_Source document:_
►
SecureBERT Vulnerability Retriever (CVSS Classifier & CWE Bi-Encoder)

This model analyzes raw vulnerability descriptions (e.g., CVEs, bug bounty reports) to predict 8 CVSS v3.1 metrics and retrieve CWE categories across 4 abstraction levels (Pillar, Class, Base, Variant).

The CWE component is trained using Metric Learning, specifically Online Hard-Negative Mining Triplet Loss and Hierarchical Loss. The model functions as a Bi-Encoder, mapping the vulnerability description against official MITRE CWE definitions in a shared 768-dimensional vector space.

Intended Use

  • CVSS Prediction: Predicts nominal and ordinal metrics from unstructured text to determine the CVSS v3.1 Base Score components.
  • CWE Mapping: Retrieves the Top-K relevant CWEs by calculating cosine similarity between the input text embedding and a pre-computed knowledge base of CWE definitions.

Model Architecture

Based on the cisco-ai/SecureBERT2.0 backbone, this model employs a Multi-Task Learning (MTL) architecture:

  • CVSS Heads: 8 Multi-Layer Perceptron (MLP) heads (LayerNorm -> Linear -> GELU -> Dropout -> Linear -> Softmax) mapped to the [CLS] token.
  • CWE Heads: 4 MLP projection heads (LayerNorm -> Dropout -> Linear -> GELU -> Dropout -> Linear -> GELU -> Dropout -> Linear -> L2 Normalization) mapped to the Mean-Pooled token embeddings. These heads project the text into a spherical vector space of 768 dimensions.

Repository Structure & Dependencies

This architecture requires the following specific files included in the repository:

  • config.json: Contains the cvss_map defining the output tensor sizes and label decoders for the CVSS classification heads.
  • cwe_embeddings_new.pkl: A serialized dictionary containing the pre-computed, L2-normalized 768-d vectors for all reference CWE definitions. This file is required for the CWE retrieval process.

Usage & Inference

Below is the standalone Python snippet to download the model, configuration, and the CWE embeddings knowledge base to perform predictions.
◄
_Problems and tasks:_
A – According to the model card, which backbone is the model based on?
B – Reproduce the model card word for word, from "Intended Use" up to and including "of CWE definitions.".

_Material shown:_
►
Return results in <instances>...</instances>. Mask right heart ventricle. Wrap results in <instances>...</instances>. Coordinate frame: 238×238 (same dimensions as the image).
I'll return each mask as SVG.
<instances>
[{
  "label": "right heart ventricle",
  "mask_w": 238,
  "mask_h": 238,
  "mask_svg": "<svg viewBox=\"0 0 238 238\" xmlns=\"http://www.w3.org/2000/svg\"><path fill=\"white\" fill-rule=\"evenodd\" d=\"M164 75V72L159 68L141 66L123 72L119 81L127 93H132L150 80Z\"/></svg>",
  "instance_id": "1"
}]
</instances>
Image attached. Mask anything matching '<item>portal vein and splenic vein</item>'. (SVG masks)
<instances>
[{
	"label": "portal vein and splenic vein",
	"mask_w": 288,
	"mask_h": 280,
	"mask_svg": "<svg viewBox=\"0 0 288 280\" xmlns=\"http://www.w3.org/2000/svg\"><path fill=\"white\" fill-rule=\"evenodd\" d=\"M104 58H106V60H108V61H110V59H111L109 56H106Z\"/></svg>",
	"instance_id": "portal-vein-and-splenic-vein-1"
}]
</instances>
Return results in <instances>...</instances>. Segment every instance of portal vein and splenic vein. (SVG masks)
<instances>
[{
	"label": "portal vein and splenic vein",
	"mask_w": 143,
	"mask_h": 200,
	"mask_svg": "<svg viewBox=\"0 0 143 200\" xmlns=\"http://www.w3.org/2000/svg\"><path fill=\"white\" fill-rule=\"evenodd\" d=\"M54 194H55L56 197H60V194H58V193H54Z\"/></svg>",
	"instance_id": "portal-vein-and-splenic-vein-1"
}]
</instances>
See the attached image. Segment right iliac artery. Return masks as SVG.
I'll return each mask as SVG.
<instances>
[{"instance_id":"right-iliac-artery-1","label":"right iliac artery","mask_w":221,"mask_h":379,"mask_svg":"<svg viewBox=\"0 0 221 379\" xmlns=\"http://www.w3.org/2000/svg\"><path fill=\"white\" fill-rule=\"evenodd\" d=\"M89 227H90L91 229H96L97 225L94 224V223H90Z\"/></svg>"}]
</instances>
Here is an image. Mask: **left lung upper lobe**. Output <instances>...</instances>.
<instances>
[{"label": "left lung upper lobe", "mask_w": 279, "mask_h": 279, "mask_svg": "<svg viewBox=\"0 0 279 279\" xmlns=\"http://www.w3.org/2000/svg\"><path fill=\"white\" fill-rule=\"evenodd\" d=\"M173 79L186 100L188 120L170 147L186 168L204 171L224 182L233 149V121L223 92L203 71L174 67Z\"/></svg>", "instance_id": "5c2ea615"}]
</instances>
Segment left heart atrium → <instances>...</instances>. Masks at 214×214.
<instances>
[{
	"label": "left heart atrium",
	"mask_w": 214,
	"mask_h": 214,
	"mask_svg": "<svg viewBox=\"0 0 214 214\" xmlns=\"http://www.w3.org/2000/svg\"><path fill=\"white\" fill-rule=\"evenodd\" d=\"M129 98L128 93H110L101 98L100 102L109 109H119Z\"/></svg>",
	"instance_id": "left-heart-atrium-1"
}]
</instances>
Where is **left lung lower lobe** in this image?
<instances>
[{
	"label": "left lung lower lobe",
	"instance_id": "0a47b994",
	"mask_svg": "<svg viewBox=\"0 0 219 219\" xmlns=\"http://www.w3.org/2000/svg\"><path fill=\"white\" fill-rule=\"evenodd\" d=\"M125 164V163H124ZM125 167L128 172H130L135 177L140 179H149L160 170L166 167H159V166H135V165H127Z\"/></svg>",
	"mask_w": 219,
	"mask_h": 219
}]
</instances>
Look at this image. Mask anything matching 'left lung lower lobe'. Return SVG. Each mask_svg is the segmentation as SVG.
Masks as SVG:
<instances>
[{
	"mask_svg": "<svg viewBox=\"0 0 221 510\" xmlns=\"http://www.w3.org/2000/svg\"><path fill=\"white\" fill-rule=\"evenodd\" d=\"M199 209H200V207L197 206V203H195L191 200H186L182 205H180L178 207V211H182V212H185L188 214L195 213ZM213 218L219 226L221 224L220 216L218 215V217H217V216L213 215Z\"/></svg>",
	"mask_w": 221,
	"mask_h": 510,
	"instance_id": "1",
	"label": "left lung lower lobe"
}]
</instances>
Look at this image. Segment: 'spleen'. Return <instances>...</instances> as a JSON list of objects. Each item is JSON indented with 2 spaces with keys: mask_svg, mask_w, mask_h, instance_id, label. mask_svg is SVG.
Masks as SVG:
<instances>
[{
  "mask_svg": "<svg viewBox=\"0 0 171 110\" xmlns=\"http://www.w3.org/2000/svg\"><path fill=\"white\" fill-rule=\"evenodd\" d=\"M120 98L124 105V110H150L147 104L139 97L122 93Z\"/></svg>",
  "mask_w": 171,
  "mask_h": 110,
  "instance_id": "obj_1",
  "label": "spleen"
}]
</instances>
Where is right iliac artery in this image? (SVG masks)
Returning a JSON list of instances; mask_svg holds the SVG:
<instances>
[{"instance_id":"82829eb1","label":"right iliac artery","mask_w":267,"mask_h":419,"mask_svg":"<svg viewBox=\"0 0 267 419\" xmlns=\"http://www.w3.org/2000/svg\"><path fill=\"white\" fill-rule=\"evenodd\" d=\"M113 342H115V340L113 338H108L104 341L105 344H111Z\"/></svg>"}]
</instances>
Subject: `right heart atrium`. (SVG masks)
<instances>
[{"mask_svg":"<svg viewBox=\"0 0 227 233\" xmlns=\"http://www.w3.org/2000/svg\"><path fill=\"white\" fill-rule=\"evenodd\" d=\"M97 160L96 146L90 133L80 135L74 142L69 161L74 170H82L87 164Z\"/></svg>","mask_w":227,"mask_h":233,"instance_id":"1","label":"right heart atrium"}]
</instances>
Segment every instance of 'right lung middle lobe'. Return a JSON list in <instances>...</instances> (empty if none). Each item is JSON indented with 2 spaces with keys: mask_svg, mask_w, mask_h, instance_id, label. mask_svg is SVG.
◄
_Outputs for the tasks:_
A – cisco-ai/SecureBERT2.0

B –
Intended Use

  • CVSS Prediction: Predicts nominal and ordinal metrics from unstructured text to determine the CVSS v3.1 Base Score components.
  • CWE Mapping: Retrieves the Top-K relevant CWEs by calculating cosine similarity between the input text embedding and a pre-computed knowledge base of CWE definitions.